О ТРЕХ ИСПОВЕДНИЦАХ

Зная о предстоящей опале своей сестры, княгиня Евдокия Урусова проводила с ней большую часть своего времени, а старица Маланья и белевские монашки скрылись из Москвы по настоянию самой боярыни. Ночью 14 ноября 1671 г. в дом Морозовой пришел уже испытанный специалист по “работе» со старообрядцами Чудовский архимандрит Иоаким со своими сотрудниками.

В ответ на его расспросы Морозова, теперь уже старица Феодора, показала двухперстное знамение и просто сказала: “сице аз верую”. Видя упорство Феодоры, Иоаким приказал посадить ее и ее сестру под домашний арест и наложить кандалы. Через несколько дней ее отвели в Чудов монастырь, где расспросы и убеждения продолжали тот же Иоаким и Павел Сарский (Крутицкий).

Вначале допрос был мирный. “Павел митрополит начат ей глаголати тихо, воспоминая честь и породу… Понеже крепко сопротивляешися словесом нашим, прочая из краткости вопрошаем тя, по тем служебникам, по коим государь царь причащается, и благоверная царица, и царевичи, ты причастишися ли?

На подобный довод Морозова ответила без колебания: “Не причащуся! Вем аз яко царь по развращенным Никонова издания служебникам причащается, сего ради аз не хощу”. Уговоры длились от второго часа ночи до десяти утра, но остались без всякого результата. Собственно, уже после этого допроса судьба боярыни, старицы Феодоры, была решена. Она была переведена в цепях в Печерский монастырь, а ее сестра, княгиня Евдокия — в Алексеевский монастырь, где они обе содержались под строгой стражей. В это же время была арестована и их подруга, Мария Герасимовна Данилова, которая пыталась скрыться и убежать из столицы.

----

== Список задач ==
A: Когда, согласно отрывку, архимандрит Иоаким пришел в дом Морозовой?
B: Продолжите отрывок о трех исповедницах, начав сразу после его последнего предложения.
Записи никак не связаны с отрывком о трех исповедницах.

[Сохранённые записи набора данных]
----

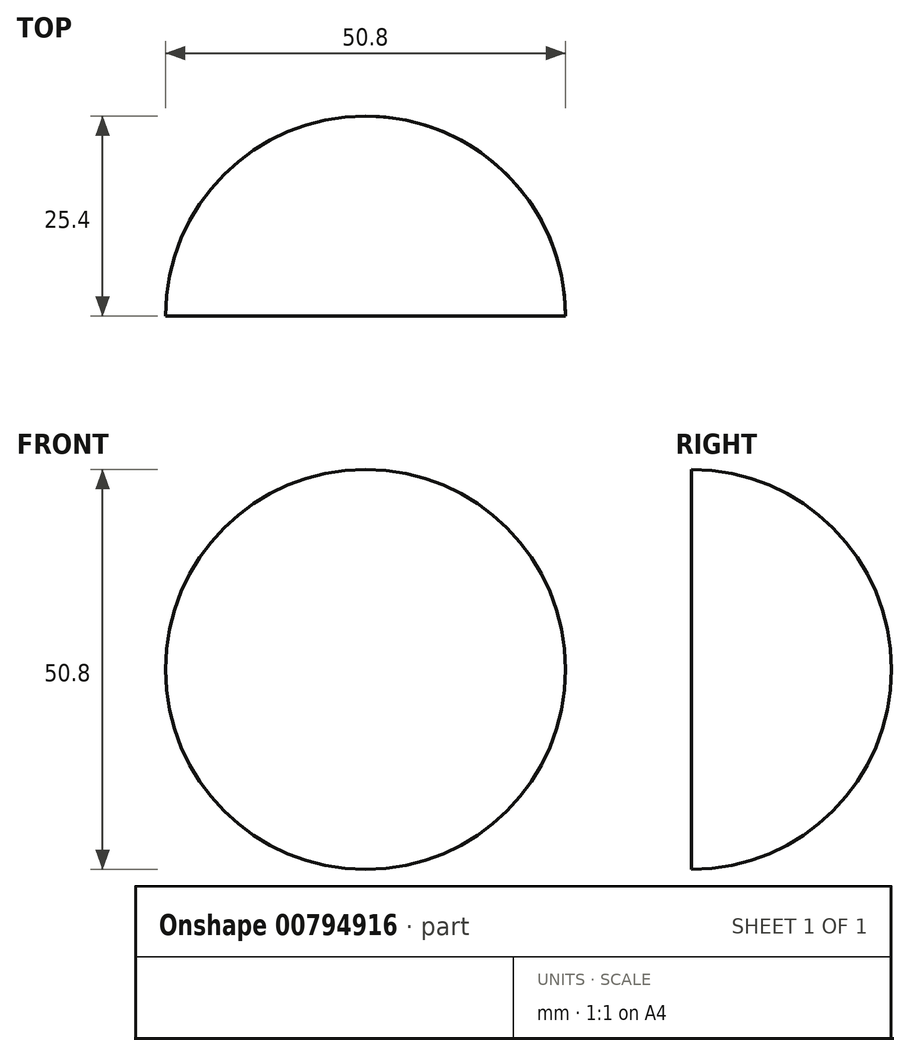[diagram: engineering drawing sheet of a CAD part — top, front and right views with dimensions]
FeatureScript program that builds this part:
annotation { "Feature Type Name" : "Feature", "Feature Type Description" : "" }
export const myFeature = defineFeature(function(context is Context, id is Id, definition is map)
    precondition{}
    {
        {
            var Q0;
            Q0=qCreatedBy(makeId("Top.planeOp"),FACE);
            var sketch = newSketch(context, id + "F0", { "sketchPlane" : qUnion([Q0])});
            skLineSegment(sketch, "E0", {"start": v(0, 0) * mm, "end": v(0, 25.4) * mm});
            skLineSegment(sketch, "E1", {"start": v(0, 0) * mm, "end": v(-25.4, 0) * mm});
            skLineSegment(sketch, "E2", {"start": v(0, 0) * mm, "end": v(25.4, 0) * mm});
            skArc(sketch, "E3", {"start": v(25.4, 0) * mm, "mid": v(0, 25.4) * mm, "end": v(-25.4, 0) * mm});
            skLineSegment(sketch, "E4", {"start": v(0, 0) * mm, "end": v(0, -25.4) * mm});
            skSolve(sketch);
        }
        {
            var Q0;
            {var subQ0=sQuery(id+"F0.wireOp",EDGE,"E0");Q0=makeQuery(id+"F0.imprint","IMPRINT",FACE,{"disambiguationData":[TD([[makeQuery(id+"F0.imprint","IMPRINT",EDGE,{"derivedFrom":subQ0}),1.0]])]});}
            var Q1;
            Q1=sQuery(id+"F0.wireOp",EDGE,"E0");
            revolve(context, id + "F1", {"surfaceOperationType" : NewSurfaceOperationType.NEW, "entities" : qUnion([Q0]), "axis" : qUnion([Q1]), "revolveType" : RevolveType.FULL});
        }
    });
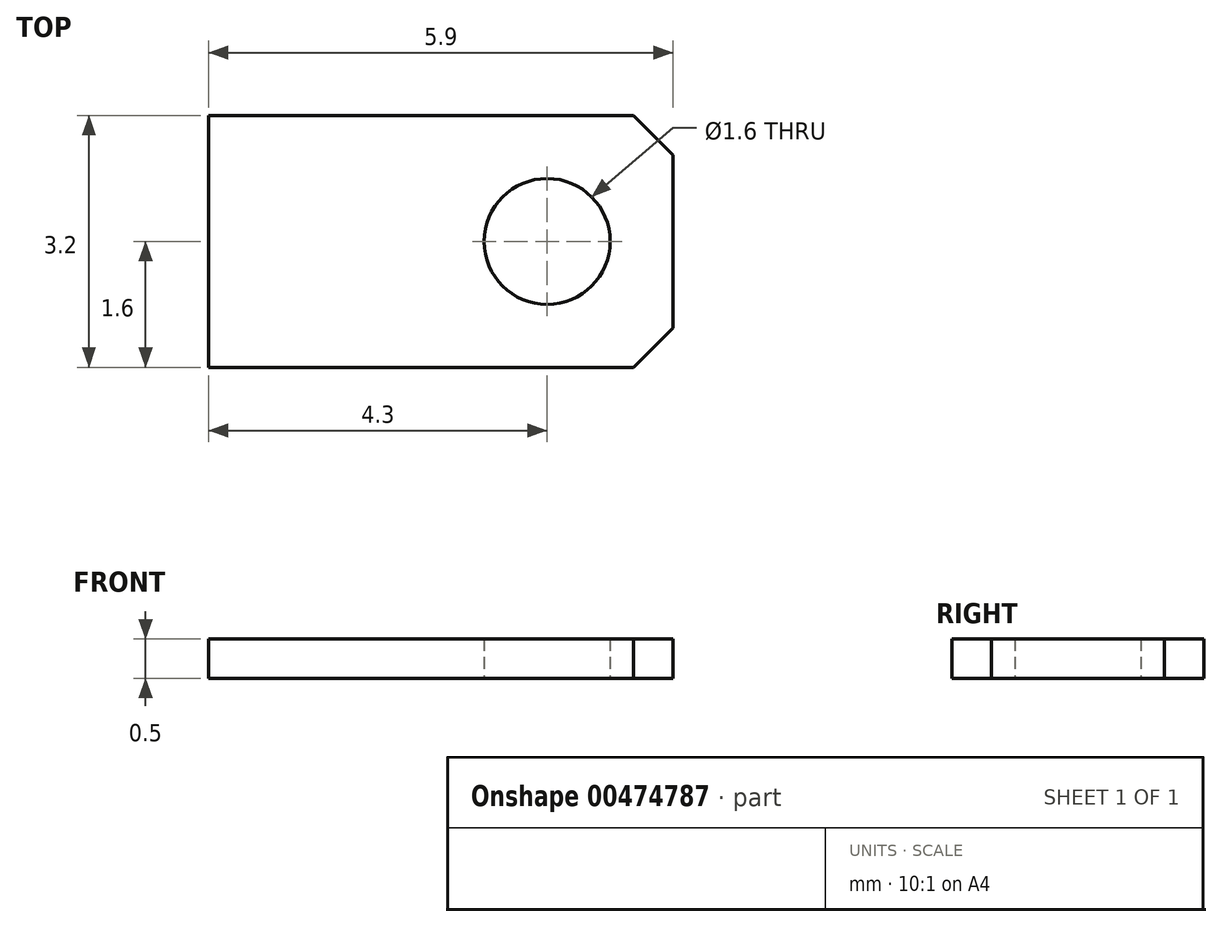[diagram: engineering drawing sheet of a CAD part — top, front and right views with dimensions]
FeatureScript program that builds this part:
annotation { "Feature Type Name" : "Feature", "Feature Type Description" : "" }
export const myFeature = defineFeature(function(context is Context, id is Id, definition is map)
    precondition{}
    {
        {
            var Q0;
            Q0=qCreatedBy(makeId("Top.planeOp"),FACE);
            var sketch = newSketch(context, id + "F0", { "sketchPlane" : qUnion([Q0])});
            skLineSegment(sketch, "E0.bottom", {"start": v(0, 0) * mm, "end": v(5.4, 0) * mm});
            skLineSegment(sketch, "E0.top", {"start": v(0, 3.2) * mm, "end": v(5.4, 3.2) * mm});
            skLineSegment(sketch, "E0.left", {"start": v(0, 0) * mm, "end": v(0, 3.2) * mm});
            skLineSegment(sketch, "E0.right", {"start": v(5.9, 0.5) * mm, "end": v(5.9, 2.7) * mm});
            skCircle(sketch, "E1", {"center": v(4.3, 1.6) * mm, "radius": 0.8 * mm});
            skLineSegment(sketch, "E2", {"start": v(0, 1.6) * mm, "end": v(5.9, 1.6) * mm, "construction": true});
            skLineSegment(sketch, "E3", {"start": v(5.4, 3.2) * mm, "end": v(5.9, 2.7) * mm});
            skLineSegment(sketch, "E4", {"start": v(5.4, 0) * mm, "end": v(5.9, 0.5) * mm});
            skPoint(sketch, "E5.orphan", {"position": v(5.9, 3.2) * mm});
            skPoint(sketch, "E6.orphan", {"position": v(5.9, 0) * mm});
            skSolve(sketch);
        }
        {
            var Q0;
            Q0=qSketchRegion(id+"F0",true);
            extrude(context, id + "F1", {"entities" : qUnion([Q0]), "depth" : 0.5 * mm, "offsetDistance" : 25 * mm});
        }
    });
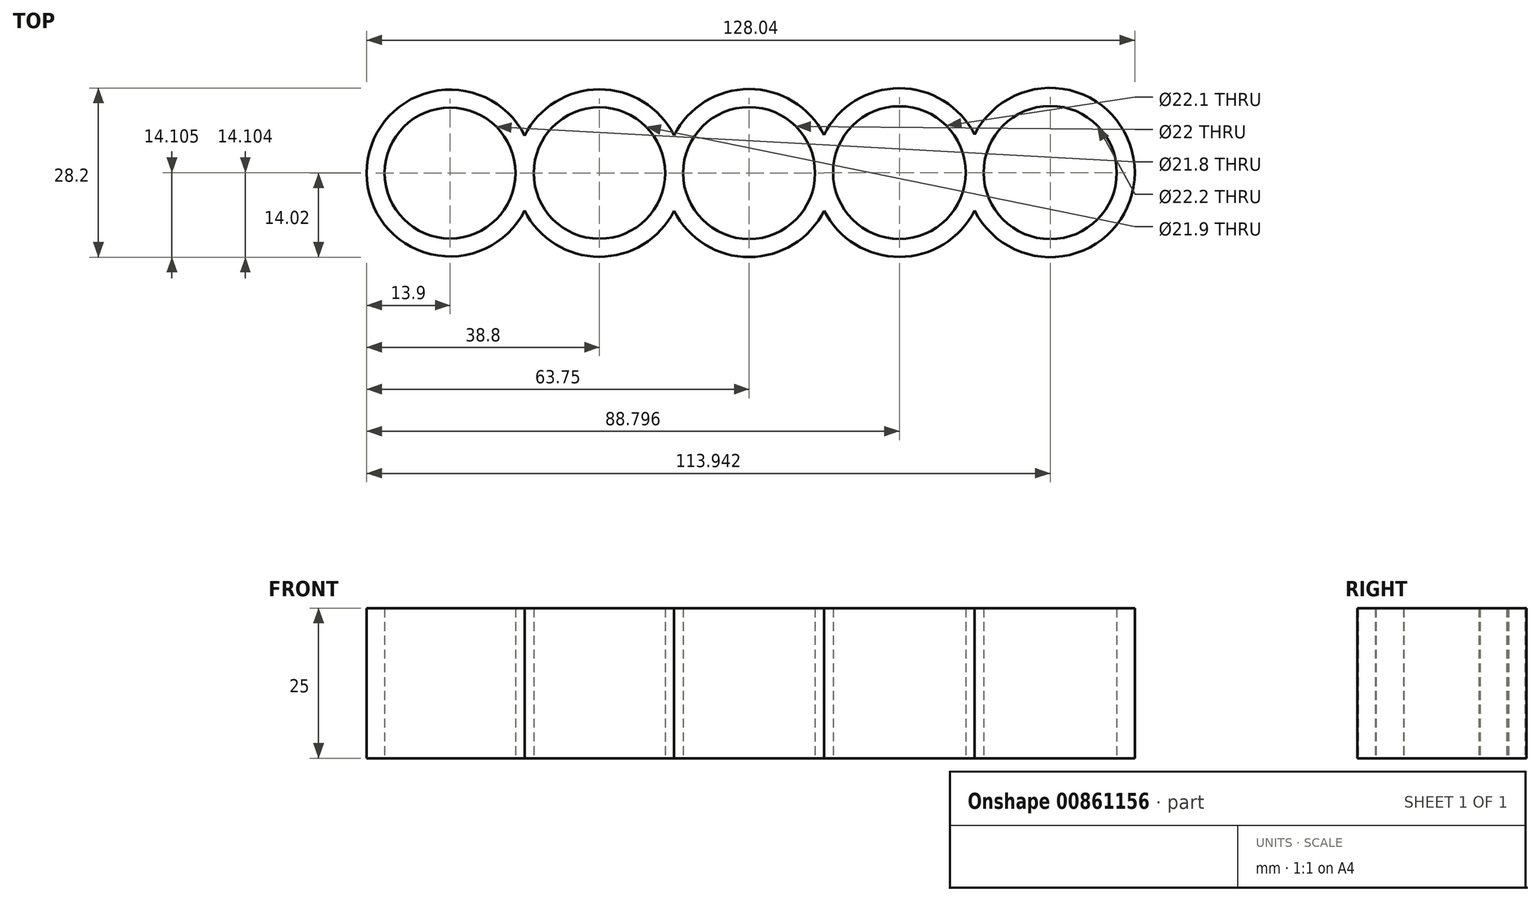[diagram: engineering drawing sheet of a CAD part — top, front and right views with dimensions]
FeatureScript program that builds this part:
annotation { "Feature Type Name" : "Feature", "Feature Type Description" : "" }
export const myFeature = defineFeature(function(context is Context, id is Id, definition is map)
    precondition{}
    {
        {
            var Q0;
            Q0=qCreatedBy(makeId("Top.planeOp"),FACE);
            var sketch = newSketch(context, id + "F0", { "sketchPlane" : qUnion([Q0])});
            skCircle(sketch, "E0", {"center": v(0, 0) * mm, "radius": 11 * mm});
            skCircle(sketch, "E1", {"center": v(25.05, 0.08) * mm, "radius": 11.05 * mm});
            skCircle(sketch, "E2", {"center": v(50.2, 0.08) * mm, "radius": 11.1 * mm});
            skCircle(sketch, "E3", {"center": v(-49.85, 0) * mm, "radius": 10.9 * mm});
            skCircle(sketch, "E4", {"center": v(-24.95, 0) * mm, "radius": 10.95 * mm});
            skLineSegment(sketch, "E5", {"start": v(-14, 0) * mm, "end": v(-11, 0) * mm, "construction": true});
            skLineSegment(sketch, "E6", {"start": v(-38.9, 0) * mm, "end": v(-35.9, 0) * mm, "construction": true});
            skLineSegment(sketch, "E7", {"start": v(36.1, 0) * mm, "end": v(39.1, 0) * mm, "construction": true});
            skLineSegment(sketch, "E8", {"start": v(11, 0) * mm, "end": v(14, 0) * mm, "construction": true});
            skCircle(sketch, "E9.0", {"center": v(-49.85, 0) * mm, "radius": 13.9 * mm});
            skCircle(sketch, "E10.0", {"center": v(-24.95, 0) * mm, "radius": 13.95 * mm});
            skCircle(sketch, "E11.0", {"center": v(0, 0) * mm, "radius": 14 * mm});
            skCircle(sketch, "E12.0", {"center": v(25.05, 0.08) * mm, "radius": 14.05 * mm});
            skCircle(sketch, "E13.0", {"center": v(50.2, 0.08) * mm, "radius": 14.1 * mm});
            skSolve(sketch);
        }
        {
            var Q0;
            Q0 = qSketchRegion(id + "F0", true);
            extrude(context, id + "F1", {"entities" : qUnion([Q0]), "depth" : 25 * mm, "offsetDistance" : 25 * mm});
        }
    });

----

== Ответы на задания ==
A: Ночью 14 ноября 1671 г.

B:
Несмотря на строгую стражу, даже в тюрьме Морозова продолжала поддерживать сообщения с внешним миром. Ее слуги навещали ее и приносили ей еду, одежду. Многие из ее друзей приезжали в монастырь. Благодаря помощи друзей и единомышленников Морозова успела даже причаститься у верного старой вере иеромонаха Иова, основателя монастыря во Льгове, а впоследствии видного старообрядческого деятеля на Дону,

Из своей далекой тюрьмы в Пустоозерске протопоп Аввакум писал послания и духовно поддерживал всех трех мучениц: “Увы измолче гортань моя, исчезоте очи мои! Благоволи, Господи, избавити мя. Господи, помощи ми потщися; Скоро да предварят ны щедроты Твоя, Господи, яко обнищахом зело. Помози нам. Боже, Спасителю наш! Свет моя, еще ли ты дышишь? Друг мой сердечный, еще ли дышишь, или сожгли, или удавили тебя?

Не вем и не слышу; не ведаю — жива, не ведаю — скончали! Чадо церковное, чадо мое драгое, Федосья Прокопьевна! Провещай мне, старцу грешну, един глагол: жива ли ты?

Увы, Феодосья! Увы, Евдокса! Два супруга нераспряженная, две ластовицы сладкоглаголивыя, две маслицы и два свещника, пред Богом на земле стояще! Воистину подобии есте Еноху и Илии, Женскую немощь отложше, мужескую восприявше, диавола победиша и мучителей посрамиша, вопиюще и глаголюще: “приидите, телеса наша мечи ссецыте к огнем сожгите, мы бо, радуяся, идем к Жениху своему Христу”.

В конце 1674 г. все три верные исповедницы старого обряда были приведены на Ямский двор для последних убеждений. Там уже были князь Иван Воротьнский, князь Яков Одоевский и Василий Волынский. В их присутствии всех трех женщин по очереди подняли на дыбу; после дыбы и ряда других пыток их полунагими бросили на снег и затем еще били плетьми. В то время на Болоте за Москвой для Морозовой готовили костер для ее сожжения, но бояре переубедили царя, видимо, возмутясь предстоящей необычайной казнью видной представительницы одной из шестнадцати высших аристократических семейств Московского государства.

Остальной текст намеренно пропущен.